Data Sending Mixed Signals
The indexes closed mostly lower yesterday with the exceptions of the COMPQX and NDX posting gains. Internals were negative on the NYSE and NASDAQ as volumes rose from those of the prior session. There were a few technical events yielding mixed messages while the data has become a bit more mixed as well. However, while we have recently discussed some issues suggesting a tempering of enthusiasm may be warranted, none of yesterday’s events were significant enough to formally alter our near term “neutral/positive” outlook for the major equity indexes.
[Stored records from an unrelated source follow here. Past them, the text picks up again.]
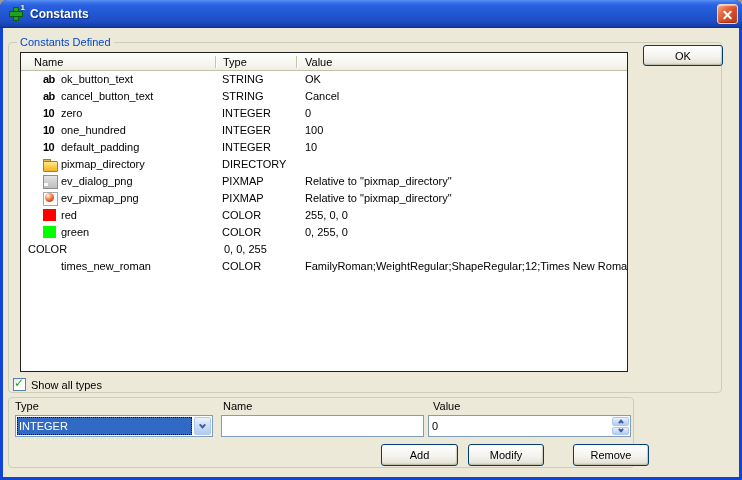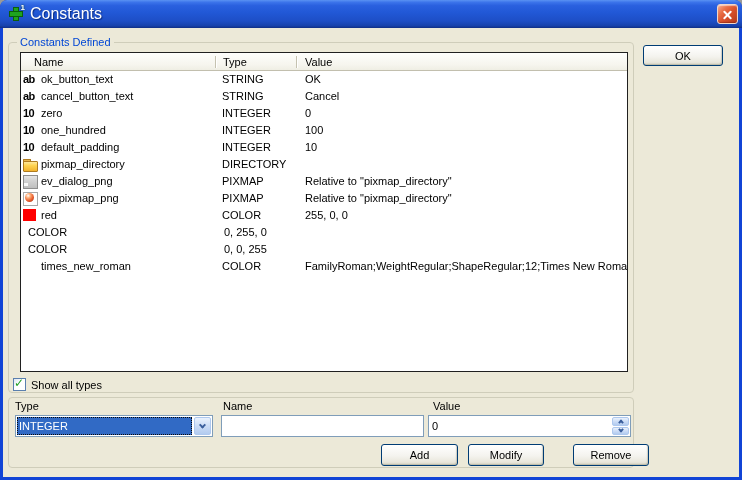--- a/index.html
+++ b/index.html
@@ -13,56 +13,56 @@
   .titlebar {
     position:absolute; left:0; top:0; width:742px; height:28px;
     border-radius:7px 7px 0 0;
     background:linear-gradient(180deg,#5A92F2 0%,#3C74EA 8%,#2A60DF 20%,#2158D6 45%,#1D4EC6 75%,#1742AC 92%,#0F2F85 100%);
     display:flex; align-items:center;
   }
   .app-icon { position:relative; width:16px; height:16px; margin:0 6px 0 8px; }
   .app-icon::before { content:""; position:absolute; left:6px; top:2px; width:4px; height:12px; background:#1FA31F; box-shadow:0 0 0 1px #0B5E0B; }
   .app-icon::after  { content:""; position:absolute; left:2px; top:6px; width:12px; height:4px; background:#1FA31F; box-shadow:0 0 0 1px #0B5E0B; }
   .app-icon .one { position:absolute; right:-1px; top:-3px; font-size:8px; font-weight:bold; color:#FFF; text-shadow:0 0 2px #064006; z-index:2; }
-  .title { color:#FFF; font-size:16px; font-weight:normal; text-shadow:1px 1px 1px #0B2B7E; }
+  .title { color:#FFF; font-size:12px; font-weight:bold; text-shadow:1px 1px 1px #0B2B7E; }
   .close-btn {
     position:absolute; right:4px; top:4px; width:21px; height:20px; border-radius:3px;
     border:1px solid #F0D6C8;
     background:linear-gradient(135deg,#F7AE92 0%,#E96F46 30%,#D9502B 55%,#B23A1B 100%);
     box-shadow:inset 0 1px 1px rgba(255,255,255,.55), inset 0 -1px 1px rgba(90,10,0,.35);
     cursor:pointer;
   }
   .close-btn i { position:absolute; left:4px; top:9px; width:11px; height:2px; background:#FFF; border-radius:1px; }
   .close-btn .xb1 { transform:rotate(45deg); }
   .close-btn .xb2 { transform:rotate(-45deg); }
   
   .client { position:absolute; left:3px; top:28px; width:736px; height:449px; background:#ECE9D8; }
   .groupbox { position:absolute; border:1px solid #CFCDBA; border-radius:4px; }
-  .gb1 { left:5px; top:14px; width:626px; height:351px; }
+  .gb1 { left:5px; top:14px; width:714px; height:351px; }
   .gb2 { left:5px; top:369px; width:626px; height:71px; }
   .gb-label { position:absolute; left:8px; top:-8px; background:#ECE9D8; padding:0 3px; color:#0046D5; line-height:14px; }
   
   .listview { position:absolute; left:11px; top:9px; width:608px; height:320px; border:1px solid #202020; background:#FFF; overflow:hidden; }
   .lv-header {
     display:grid; grid-template-columns:194px 81px 1fr; height:18px; align-items:center;
     background:linear-gradient(180deg,#FEFEFC 0%,#F6F5EE 70%,#EFEEE4 100%);
     border-bottom:1px solid #C2BFAE;
   }
   .hcell { position:relative; height:18px; line-height:18px; white-space:nowrap; overflow:hidden; cursor:default; }
   .h-name  { padding-left:13px; }
   .h-type  { padding-left:8px; }
   .h-value { padding-left:9px; }
   .h-type::before, .h-value::before { content:""; position:absolute; left:0; top:3px; width:1px; height:12px; background:#C5C2B0; }
   .h-type::after,  .h-value::after  { content:""; position:absolute; left:1px; top:3px; width:1px; height:12px; background:#FFFFFF; }
   .lv-row { display:grid; grid-template-columns:194px 81px 1fr; height:17px; align-items:center; }
   .cell { white-space:nowrap; overflow:hidden; line-height:17px; }
   .c-name { display:flex; align-items:center; padding-left:2px; }
   .c-type { padding-left:7px; }
   .c-value { padding-left:9px; }
-  .icon { position:relative; flex:none; width:15px; height:13px; margin-right:3px; }
+  .icon { position:relative; flex:none; width:15px; height:13px; margin-right:3px;margin-left:20px; }
   .icon-text-glyph, .icon-number-glyph { font-weight:bold; font-size:11px; line-height:13px; letter-spacing:-0.5px; }
   .icon-folder::before { content:""; position:absolute; left:0; top:1px; width:6px; height:4px; background:#E8B64C; border:1px solid #B07C1F; border-bottom:none; border-radius:1px 1px 0 0; }
   .icon-folder::after  { content:""; position:absolute; left:0; top:3px; width:13px; height:9px; background:linear-gradient(180deg,#FFE89A 0%,#FFD34F 40%,#F2B32F 100%); border:1px solid #B07C1F; border-radius:1px; }
   .icon-dialog-pixmap::before { content:""; position:absolute; left:0; top:0; width:13px; height:12px; background:linear-gradient(180deg,#E6E6E6 0%,#D4D4D4 35%,#BFBFBF 100%); border:1px solid #8E8E8E; }
   .icon-dialog-pixmap::after  { content:""; position:absolute; left:1px; bottom:2px; width:4px; height:3px; background:#F8F8F8; }
   .icon-image-pixmap::before { content:""; position:absolute; left:0; top:0; width:13px; height:12px; background:#FFF; border:1px solid #A8A8A8; }
   .icon-image-pixmap::after  { content:""; position:absolute; left:2px; top:1px; width:9px; height:9px; border-radius:50%; background:radial-gradient(circle at 35% 30%, #FFFFFF 0%, #FFB07A 25%, #E65A2B 60%, #9C2A10 100%); }
   .icon-swatch-red::before   { content:""; position:absolute; left:0; top:0; width:13px; height:12px; background:#FF0000; }
   .icon-swatch-green::before { content:""; position:absolute; left:0; top:0; width:13px; height:12px; background:#00FF00; }
   .icon-swatch-blue::before  { content:""; position:absolute; left:0; top:0; width:13px; height:12px; background:#0000FF; }
@@ -205,20 +205,24 @@
   <div class="lv-row">
     <div class="cell c-name">
       <span class="icon icon-swatch-red"></span>
       <span class="nm">red</span>
     </div>
     <div class="cell c-type">COLOR</div>
     <div class="cell c-value">255, 0, 0</div>
   </div>
 
   <div class="lv-row">
+    <div class="cell c-name">
+      <span class="icon icon-swatch-green"></span>
+      <span class="nm">green</span>
+    </div>
     <div class="cell c-type">COLOR</div>
     <div class="cell c-value">0, 255, 0</div>
   </div>
 
   <div class="lv-row">
     <div class="cell c-type">COLOR</div>
     <div class="cell c-value">0, 0, 255</div>
   </div>
 
   <div class="lv-row">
On the charts, the indexes closed mixed yesterday with negative internals and higher volume on both the NYSE and NASDAQ.
- Some technical events occurred sending mixed messages.
- The DJI (page 2) closed below its short term uptrend line turning its trend to neutral while the DJT (page 4) closed below its 50 DMA.
- On the positive side, the COMPQX (page 3) managed to close marginally above its near term resistance.
- So we now find the SPX, COMPQX and NDX in positive trends with the rest neutral.
- The stochastic levels for the SPX, COMPQX and NDX remain overbought but have not generated bearish crossover signals at this point.
- Another point of interest is the % of SPX stocks trading above their 50 DMAs (page 9) has been shrinking and now stands at 69.1%, suggesting some internal weakening.
The data is mixed. The 1 day McClellan OB/OS Oscillators are neutral (All Exchange:-28.44/+4.78 NYSE:-29.13/+19.67 NASDAQ:-30.07/-9.95) as are the Open Insider Buy/Sell Ratio (48.7) and detrended Rydex Ratio (+0.51).
- But the OEX Put/Call Ratio finds the pros up to their eyeballs in puts at 5.36 as they are betting heavily on near term weakness appearing.
- Valuation is approaching fair value with the spread between the forward p/e for the SPX based on Bloomberg forward 12 month consensus earnings estimates of $167.03 versus the “rule of 20” fair valuation at 16.9 versus 17.5. The spread has been narrowing over the past several weeks as estimates have declined with issuers generally cutting back their projections during the recent earnings season while the SPX has risen in price. While this does not suggest the markets can’t go higher, we are now of the opinion that participation may become significantly more selective.
In conclusion, while we are maintaining our near term “neutral/positive” outlook for the major equity indexes, the issues discussed above suggest a moderating of enthusiasm may be appropriate at the current time.